Each of the records must appear again, exactly as it was written.

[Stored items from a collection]
+===+

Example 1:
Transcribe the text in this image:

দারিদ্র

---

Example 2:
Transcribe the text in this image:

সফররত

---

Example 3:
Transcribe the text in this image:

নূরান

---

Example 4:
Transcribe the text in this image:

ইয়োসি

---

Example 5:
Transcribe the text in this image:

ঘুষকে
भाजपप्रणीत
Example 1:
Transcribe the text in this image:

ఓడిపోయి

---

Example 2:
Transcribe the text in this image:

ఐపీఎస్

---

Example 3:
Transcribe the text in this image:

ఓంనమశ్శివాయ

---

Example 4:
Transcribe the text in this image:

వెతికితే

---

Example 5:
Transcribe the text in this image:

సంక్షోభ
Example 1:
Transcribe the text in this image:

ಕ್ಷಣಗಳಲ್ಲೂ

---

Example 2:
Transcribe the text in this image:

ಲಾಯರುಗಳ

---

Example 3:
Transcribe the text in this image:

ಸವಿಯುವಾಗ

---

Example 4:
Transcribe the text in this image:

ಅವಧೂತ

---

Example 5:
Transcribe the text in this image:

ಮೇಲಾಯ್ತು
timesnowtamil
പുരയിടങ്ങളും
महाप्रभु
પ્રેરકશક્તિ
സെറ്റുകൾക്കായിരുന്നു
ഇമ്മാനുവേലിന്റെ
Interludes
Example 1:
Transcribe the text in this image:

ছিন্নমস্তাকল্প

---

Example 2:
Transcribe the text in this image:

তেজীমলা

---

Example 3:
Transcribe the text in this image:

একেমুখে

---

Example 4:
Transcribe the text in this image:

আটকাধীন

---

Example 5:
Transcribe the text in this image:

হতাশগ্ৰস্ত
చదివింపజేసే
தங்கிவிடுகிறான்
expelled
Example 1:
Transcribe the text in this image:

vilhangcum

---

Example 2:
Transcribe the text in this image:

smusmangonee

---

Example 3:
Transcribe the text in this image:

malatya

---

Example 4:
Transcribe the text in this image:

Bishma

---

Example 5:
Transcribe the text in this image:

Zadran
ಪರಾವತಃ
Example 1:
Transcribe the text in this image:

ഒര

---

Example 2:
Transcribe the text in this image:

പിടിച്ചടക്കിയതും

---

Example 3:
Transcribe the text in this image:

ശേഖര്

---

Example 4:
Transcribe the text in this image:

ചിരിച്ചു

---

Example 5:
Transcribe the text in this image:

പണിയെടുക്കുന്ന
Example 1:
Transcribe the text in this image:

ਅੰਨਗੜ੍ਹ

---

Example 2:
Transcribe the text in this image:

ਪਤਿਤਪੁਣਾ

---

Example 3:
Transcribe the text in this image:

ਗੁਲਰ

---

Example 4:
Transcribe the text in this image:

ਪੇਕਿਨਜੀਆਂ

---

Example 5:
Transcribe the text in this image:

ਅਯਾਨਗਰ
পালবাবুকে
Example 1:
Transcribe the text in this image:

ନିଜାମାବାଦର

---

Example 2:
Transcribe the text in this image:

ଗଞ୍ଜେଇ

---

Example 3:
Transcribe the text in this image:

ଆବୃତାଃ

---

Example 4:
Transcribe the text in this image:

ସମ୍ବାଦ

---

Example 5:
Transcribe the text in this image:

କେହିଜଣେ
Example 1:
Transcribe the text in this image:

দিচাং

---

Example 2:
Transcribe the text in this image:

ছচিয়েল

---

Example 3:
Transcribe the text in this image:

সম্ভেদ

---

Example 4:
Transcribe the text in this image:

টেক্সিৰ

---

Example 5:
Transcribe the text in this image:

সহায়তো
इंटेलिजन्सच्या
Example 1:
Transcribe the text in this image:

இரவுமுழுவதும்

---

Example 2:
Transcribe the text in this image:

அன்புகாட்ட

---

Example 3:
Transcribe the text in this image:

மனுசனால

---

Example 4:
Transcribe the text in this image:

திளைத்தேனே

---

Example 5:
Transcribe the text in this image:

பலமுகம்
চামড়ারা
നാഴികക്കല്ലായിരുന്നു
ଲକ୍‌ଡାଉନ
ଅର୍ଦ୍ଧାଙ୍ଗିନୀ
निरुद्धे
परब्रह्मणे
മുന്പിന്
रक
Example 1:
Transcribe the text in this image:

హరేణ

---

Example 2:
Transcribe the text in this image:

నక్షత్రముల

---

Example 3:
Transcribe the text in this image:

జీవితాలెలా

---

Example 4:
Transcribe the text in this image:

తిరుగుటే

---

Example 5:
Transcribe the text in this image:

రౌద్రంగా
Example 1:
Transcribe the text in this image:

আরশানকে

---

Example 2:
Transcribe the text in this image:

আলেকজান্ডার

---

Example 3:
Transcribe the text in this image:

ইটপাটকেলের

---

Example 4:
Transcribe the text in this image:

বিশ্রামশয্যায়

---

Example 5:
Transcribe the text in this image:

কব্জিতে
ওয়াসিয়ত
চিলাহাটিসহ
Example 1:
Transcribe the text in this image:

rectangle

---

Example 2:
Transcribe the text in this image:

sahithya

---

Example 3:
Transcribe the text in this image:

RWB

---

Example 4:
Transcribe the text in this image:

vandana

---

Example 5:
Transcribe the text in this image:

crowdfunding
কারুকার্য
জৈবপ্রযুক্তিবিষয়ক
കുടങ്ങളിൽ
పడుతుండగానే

+===+

:: REPLY ::
Example 1:
Transcribe the text in this image:

দারিদ্র

---

Example 2:
Transcribe the text in this image:

সফররত

---

Example 3:
Transcribe the text in this image:

নূরান

---

Example 4:
Transcribe the text in this image:

ইয়োসি

---

Example 5:
Transcribe the text in this image:

ঘুষকে
भाजपप्रणीत
Example 1:
Transcribe the text in this image:

ఓడిపోయి

---

Example 2:
Transcribe the text in this image:

ఐపీఎస్

---

Example 3:
Transcribe the text in this image:

ఓంనమశ్శివాయ

---

Example 4:
Transcribe the text in this image:

వెతికితే

---

Example 5:
Transcribe the text in this image:

సంక్షోభ
Example 1:
Transcribe the text in this image:

ಕ್ಷಣಗಳಲ್ಲೂ

---

Example 2:
Transcribe the text in this image:

ಲಾಯರುಗಳ

---

Example 3:
Transcribe the text in this image:

ಸವಿಯುವಾಗ

---

Example 4:
Transcribe the text in this image:

ಅವಧೂತ

---

Example 5:
Transcribe the text in this image:

ಮೇಲಾಯ್ತು
timesnowtamil
പുരയിടങ്ങളും
महाप्रभु
પ્રેરકશક્તિ
സെറ്റുകൾക്കായിരുന്നു
ഇമ്മാനുവേലിന്റെ
Interludes
Example 1:
Transcribe the text in this image:

ছিন্নমস্তাকল্প

---

Example 2:
Transcribe the text in this image:

তেজীমলা

---

Example 3:
Transcribe the text in this image:

একেমুখে

---

Example 4:
Transcribe the text in this image:

আটকাধীন

---

Example 5:
Transcribe the text in this image:

হতাশগ্ৰস্ত
చదివింపజేసే
தங்கிவிடுகிறான்
expelled
Example 1:
Transcribe the text in this image:

vilhangcum

---

Example 2:
Transcribe the text in this image:

smusmangonee

---

Example 3:
Transcribe the text in this image:

malatya

---

Example 4:
Transcribe the text in this image:

Bishma

---

Example 5:
Transcribe the text in this image:

Zadran
ಪರಾವತಃ
Example 1:
Transcribe the text in this image:

ഒര

---

Example 2:
Transcribe the text in this image:

പിടിച്ചടക്കിയതും

---

Example 3:
Transcribe the text in this image:

ശേഖര്

---

Example 4:
Transcribe the text in this image:

ചിരിച്ചു

---

Example 5:
Transcribe the text in this image:

പണിയെടുക്കുന്ന
Example 1:
Transcribe the text in this image:

ਅੰਨਗੜ੍ਹ

---

Example 2:
Transcribe the text in this image:

ਪਤਿਤਪੁਣਾ

---

Example 3:
Transcribe the text in this image:

ਗੁਲਰ

---

Example 4:
Transcribe the text in this image:

ਪੇਕਿਨਜੀਆਂ

---

Example 5:
Transcribe the text in this image:

ਅਯਾਨਗਰ
পালবাবুকে
Example 1:
Transcribe the text in this image:

ନିଜାମାବାଦର

---

Example 2:
Transcribe the text in this image:

ଗଞ୍ଜେଇ

---

Example 3:
Transcribe the text in this image:

ଆବୃତାଃ

---

Example 4:
Transcribe the text in this image:

ସମ୍ବାଦ

---

Example 5:
Transcribe the text in this image:

କେହିଜଣେ
Example 1:
Transcribe the text in this image:

দিচাং

---

Example 2:
Transcribe the text in this image:

ছচিয়েল

---

Example 3:
Transcribe the text in this image:

সম্ভেদ

---

Example 4:
Transcribe the text in this image:

টেক্সিৰ

---

Example 5:
Transcribe the text in this image:

সহায়তো
इंटेलिजन्सच्या
Example 1:
Transcribe the text in this image:

இரவுமுழுவதும்

---

Example 2:
Transcribe the text in this image:

அன்புகாட்ட

---

Example 3:
Transcribe the text in this image:

மனுசனால

---

Example 4:
Transcribe the text in this image:

திளைத்தேனே

---

Example 5:
Transcribe the text in this image:

பலமுகம்
চামড়ারা
നാഴികക്കല്ലായിരുന്നു
ଲକ୍‌ଡାଉନ
ଅର୍ଦ୍ଧାଙ୍ଗିନୀ
निरुद्धे
परब्रह्मणे
മുന്പിന്
रक
Example 1:
Transcribe the text in this image:

హరేణ

---

Example 2:
Transcribe the text in this image:

నక్షత్రముల

---

Example 3:
Transcribe the text in this image:

జీవితాలెలా

---

Example 4:
Transcribe the text in this image:

తిరుగుటే

---

Example 5:
Transcribe the text in this image:

రౌద్రంగా
Example 1:
Transcribe the text in this image:

আরশানকে

---

Example 2:
Transcribe the text in this image:

আলেকজান্ডার

---

Example 3:
Transcribe the text in this image:

ইটপাটকেলের

---

Example 4:
Transcribe the text in this image:

বিশ্রামশয্যায়

---

Example 5:
Transcribe the text in this image:

কব্জিতে
ওয়াসিয়ত
চিলাহাটিসহ
Example 1:
Transcribe the text in this image:

rectangle

---

Example 2:
Transcribe the text in this image:

sahithya

---

Example 3:
Transcribe the text in this image:

RWB

---

Example 4:
Transcribe the text in this image:

vandana

---

Example 5:
Transcribe the text in this image:

crowdfunding
কারুকার্য
জৈবপ্রযুক্তিবিষয়ক
കുടങ്ങളിൽ
పడుతుండగానే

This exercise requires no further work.